(Before-and-after change data)
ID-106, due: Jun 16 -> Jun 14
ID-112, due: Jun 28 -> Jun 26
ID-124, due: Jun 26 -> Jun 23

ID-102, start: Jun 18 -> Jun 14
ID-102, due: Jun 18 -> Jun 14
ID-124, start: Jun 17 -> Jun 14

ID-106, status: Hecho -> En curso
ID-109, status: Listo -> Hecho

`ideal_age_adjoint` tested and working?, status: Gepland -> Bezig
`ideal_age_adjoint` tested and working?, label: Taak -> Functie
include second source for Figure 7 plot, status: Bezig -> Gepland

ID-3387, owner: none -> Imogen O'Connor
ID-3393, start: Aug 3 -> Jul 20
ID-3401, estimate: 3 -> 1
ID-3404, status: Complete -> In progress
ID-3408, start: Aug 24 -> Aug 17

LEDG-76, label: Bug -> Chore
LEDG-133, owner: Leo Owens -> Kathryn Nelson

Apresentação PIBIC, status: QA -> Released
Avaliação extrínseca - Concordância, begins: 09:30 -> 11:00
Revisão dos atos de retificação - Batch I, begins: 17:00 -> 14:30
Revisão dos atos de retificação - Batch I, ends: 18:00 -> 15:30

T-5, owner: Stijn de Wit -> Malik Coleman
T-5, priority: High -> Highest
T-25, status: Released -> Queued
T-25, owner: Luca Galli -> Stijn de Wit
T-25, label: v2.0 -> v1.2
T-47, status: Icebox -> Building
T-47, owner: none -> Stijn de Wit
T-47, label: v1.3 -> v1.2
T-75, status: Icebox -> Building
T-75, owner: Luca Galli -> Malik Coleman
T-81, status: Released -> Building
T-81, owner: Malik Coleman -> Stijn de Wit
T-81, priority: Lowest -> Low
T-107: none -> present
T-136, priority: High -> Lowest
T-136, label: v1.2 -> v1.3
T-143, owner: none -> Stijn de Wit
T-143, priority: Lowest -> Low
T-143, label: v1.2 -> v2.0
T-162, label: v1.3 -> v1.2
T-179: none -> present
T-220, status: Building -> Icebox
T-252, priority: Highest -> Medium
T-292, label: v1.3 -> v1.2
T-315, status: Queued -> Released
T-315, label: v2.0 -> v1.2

- _Problem to solve_: Above are the records; please copy exactly their first line and each line after it through the line containing "T-25, label: v2.0 -> v1.2", and no line after that.

- _Answer to this exercise_:
ID-106, due: Jun 16 -> Jun 14
ID-112, due: Jun 28 -> Jun 26
ID-124, due: Jun 26 -> Jun 23

ID-102, start: Jun 18 -> Jun 14
ID-102, due: Jun 18 -> Jun 14
ID-124, start: Jun 17 -> Jun 14

ID-106, status: Hecho -> En curso
ID-109, status: Listo -> Hecho

`ideal_age_adjoint` tested and working?, status: Gepland -> Bezig
`ideal_age_adjoint` tested and working?, label: Taak -> Functie
include second source for Figure 7 plot, status: Bezig -> Gepland

ID-3387, owner: none -> Imogen O'Connor
ID-3393, start: Aug 3 -> Jul 20
ID-3401, estimate: 3 -> 1
ID-3404, status: Complete -> In progress
ID-3408, start: Aug 24 -> Aug 17

LEDG-76, label: Bug -> Chore
LEDG-133, owner: Leo Owens -> Kathryn Nelson

Apresentação PIBIC, status: QA -> Released
Avaliação extrínseca - Concordância, begins: 09:30 -> 11:00
Revisão dos atos de retificação - Batch I, begins: 17:00 -> 14:30
Revisão dos atos de retificação - Batch I, ends: 18:00 -> 15:30

T-5, owner: Stijn de Wit -> Malik Coleman
T-5, priority: High -> Highest
T-25, status: Released -> Queued
T-25, owner: Luca Galli -> Stijn de Wit
T-25, label: v2.0 -> v1.2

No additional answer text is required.